Because my hair began turning gray when I was 29, it’s been a long time since anyone has referred to me as young. But I work with so many millennials that I hope some of their spirit has rubbed off on me.
My mother has always said that I was a rebel even as a small boy. I abandoned Catholicism early on, as well as a school where priests used to hit us. However, these days I feel as if I’m experiencing a kind of late-life rebelliousness.
Age and experience have provided me with a moral and mental clarity that I didn’t always have. Today it seems absolutely obvious that we have to resist and fight against dictators, racists and corrupt men.
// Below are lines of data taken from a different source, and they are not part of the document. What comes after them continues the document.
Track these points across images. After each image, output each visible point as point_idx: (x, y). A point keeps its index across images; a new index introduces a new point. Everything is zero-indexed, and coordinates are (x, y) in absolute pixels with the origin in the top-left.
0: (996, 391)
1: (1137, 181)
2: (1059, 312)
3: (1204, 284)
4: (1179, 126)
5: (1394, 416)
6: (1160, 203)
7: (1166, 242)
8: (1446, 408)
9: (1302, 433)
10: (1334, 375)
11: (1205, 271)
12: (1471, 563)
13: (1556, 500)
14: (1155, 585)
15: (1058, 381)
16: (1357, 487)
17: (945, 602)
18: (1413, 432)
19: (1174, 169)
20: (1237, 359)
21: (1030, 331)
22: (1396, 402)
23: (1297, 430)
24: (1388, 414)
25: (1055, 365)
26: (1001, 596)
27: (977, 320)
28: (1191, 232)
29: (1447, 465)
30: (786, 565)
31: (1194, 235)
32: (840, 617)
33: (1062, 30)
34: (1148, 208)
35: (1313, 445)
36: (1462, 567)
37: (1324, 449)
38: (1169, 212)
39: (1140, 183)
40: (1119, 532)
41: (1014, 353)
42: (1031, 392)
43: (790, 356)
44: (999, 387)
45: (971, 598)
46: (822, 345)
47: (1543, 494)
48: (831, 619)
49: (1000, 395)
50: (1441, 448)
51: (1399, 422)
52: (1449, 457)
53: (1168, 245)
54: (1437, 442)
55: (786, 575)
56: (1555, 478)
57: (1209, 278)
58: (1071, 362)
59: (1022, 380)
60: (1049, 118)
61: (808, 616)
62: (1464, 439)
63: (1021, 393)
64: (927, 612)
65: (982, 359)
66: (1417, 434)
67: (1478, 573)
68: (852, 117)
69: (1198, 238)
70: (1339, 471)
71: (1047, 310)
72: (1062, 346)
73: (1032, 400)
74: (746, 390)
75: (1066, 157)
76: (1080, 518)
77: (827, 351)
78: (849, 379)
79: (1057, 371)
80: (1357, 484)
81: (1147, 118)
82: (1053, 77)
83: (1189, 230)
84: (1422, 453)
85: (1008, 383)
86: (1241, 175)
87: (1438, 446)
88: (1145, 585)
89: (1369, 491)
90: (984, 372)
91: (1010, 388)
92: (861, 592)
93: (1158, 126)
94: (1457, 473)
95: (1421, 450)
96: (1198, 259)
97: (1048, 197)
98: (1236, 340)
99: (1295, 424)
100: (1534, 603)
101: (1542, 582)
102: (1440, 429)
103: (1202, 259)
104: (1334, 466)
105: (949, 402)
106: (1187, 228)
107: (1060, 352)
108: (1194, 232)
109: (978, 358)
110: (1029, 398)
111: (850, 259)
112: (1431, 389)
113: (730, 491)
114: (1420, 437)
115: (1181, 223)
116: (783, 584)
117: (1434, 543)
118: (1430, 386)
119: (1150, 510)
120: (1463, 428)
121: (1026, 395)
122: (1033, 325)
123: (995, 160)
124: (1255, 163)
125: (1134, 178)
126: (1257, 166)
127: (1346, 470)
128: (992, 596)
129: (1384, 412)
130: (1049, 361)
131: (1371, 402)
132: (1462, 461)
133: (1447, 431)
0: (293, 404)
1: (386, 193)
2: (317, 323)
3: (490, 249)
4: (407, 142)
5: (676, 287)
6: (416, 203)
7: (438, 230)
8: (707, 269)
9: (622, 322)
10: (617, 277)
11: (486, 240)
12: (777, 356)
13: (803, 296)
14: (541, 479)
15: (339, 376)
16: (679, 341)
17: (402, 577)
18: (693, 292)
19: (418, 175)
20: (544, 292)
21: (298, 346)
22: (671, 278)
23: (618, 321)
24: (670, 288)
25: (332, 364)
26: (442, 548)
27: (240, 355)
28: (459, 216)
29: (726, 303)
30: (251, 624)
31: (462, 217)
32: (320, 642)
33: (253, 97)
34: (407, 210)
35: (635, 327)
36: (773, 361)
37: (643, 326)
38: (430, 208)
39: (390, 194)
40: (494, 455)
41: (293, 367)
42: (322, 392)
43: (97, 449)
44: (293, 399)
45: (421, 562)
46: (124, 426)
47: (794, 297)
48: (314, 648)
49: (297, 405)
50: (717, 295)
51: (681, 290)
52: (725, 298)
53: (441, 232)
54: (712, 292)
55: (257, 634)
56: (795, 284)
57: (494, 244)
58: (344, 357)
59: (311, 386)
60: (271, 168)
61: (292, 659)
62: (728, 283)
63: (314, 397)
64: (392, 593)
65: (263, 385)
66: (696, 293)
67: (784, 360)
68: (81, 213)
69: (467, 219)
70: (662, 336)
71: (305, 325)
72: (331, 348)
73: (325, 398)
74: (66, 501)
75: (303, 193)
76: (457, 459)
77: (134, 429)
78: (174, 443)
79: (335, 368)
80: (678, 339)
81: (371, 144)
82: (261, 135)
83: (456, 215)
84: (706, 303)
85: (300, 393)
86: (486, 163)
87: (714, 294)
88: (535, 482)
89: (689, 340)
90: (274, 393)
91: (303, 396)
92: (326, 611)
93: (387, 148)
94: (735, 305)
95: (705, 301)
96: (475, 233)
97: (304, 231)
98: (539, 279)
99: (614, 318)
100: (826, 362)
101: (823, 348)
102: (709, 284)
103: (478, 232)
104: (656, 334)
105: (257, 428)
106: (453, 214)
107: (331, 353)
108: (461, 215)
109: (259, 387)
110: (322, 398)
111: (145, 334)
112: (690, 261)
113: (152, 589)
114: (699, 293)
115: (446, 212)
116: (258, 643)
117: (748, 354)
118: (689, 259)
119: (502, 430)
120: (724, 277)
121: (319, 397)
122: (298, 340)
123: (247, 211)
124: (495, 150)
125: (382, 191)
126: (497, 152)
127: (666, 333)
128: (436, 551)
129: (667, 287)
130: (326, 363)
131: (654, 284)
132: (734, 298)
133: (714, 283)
I wish I had understood earlier that neutrality, far from being a trait of good journalism, is often an excuse for inaction, which turns people into accomplices of those in power.
The fact that I’m both a journalist and an immigrant has allowed me some useful characteristics at my age. I travel and live lightly; I adapt easily to changes; I’m not attached to things or places. I’m a minimalist. I don’t buy too many things or eat too much. I dress similarly every day. I don’t pretend to be what I am not. Trying to dress like a young person is the easiest way to look old, a famous designer once said. I’ve lived quite an intense life, but I cannot imagine doing it differently.
Years ago in a moment of existential crisis in my teenage years, I jotted down the words “to be” and “to love.” To me, that seemed to be the meaning of life. It might seem simplistic, but that philosophy has worked for me ever since.
Today I feel happier than I was at 20. It’s easy to be happy when you have done what you wanted and you still get paid for doing it, and when you are surrounded by people who love you, which includes my brothers Alejandro, Eduardo and Gerardo, and my sister, Lourdes. I have only a few friends, but they are loyal and I can always count on them.
With my beloved partner, Chiqui, things are as Mario Benedetti wrote: “Somos mucho más que dos” (we are much more than two). And my greatest satisfaction is in knowing that my children, Paola and Nicolás, who are so different from me, are an integral part of my life, just as I am in theirs. In the last few years, I’ve found myself doing things just so that they will remember me when I’m gone. And that’s how far my concept of life after death goes. Apart from that, I’m simply an agnostic.
The feeling that time goes by ever faster is not just a cliché. The same year that zips by for me lasts an eternity for a 5-year-old. I know that life is running out, and so I don’t procrastinate, and I don’t wait too long or waste any moment. I also write to-do lists obsessively, so that I can thoroughly enjoy moments when I have nothing to do.
“To age is in fact to be blessed,” writes Ann Karpf in her great book “How to Age.” “The idea of age as a privilege seems radical in a culture where it’s so often seen as a burden.”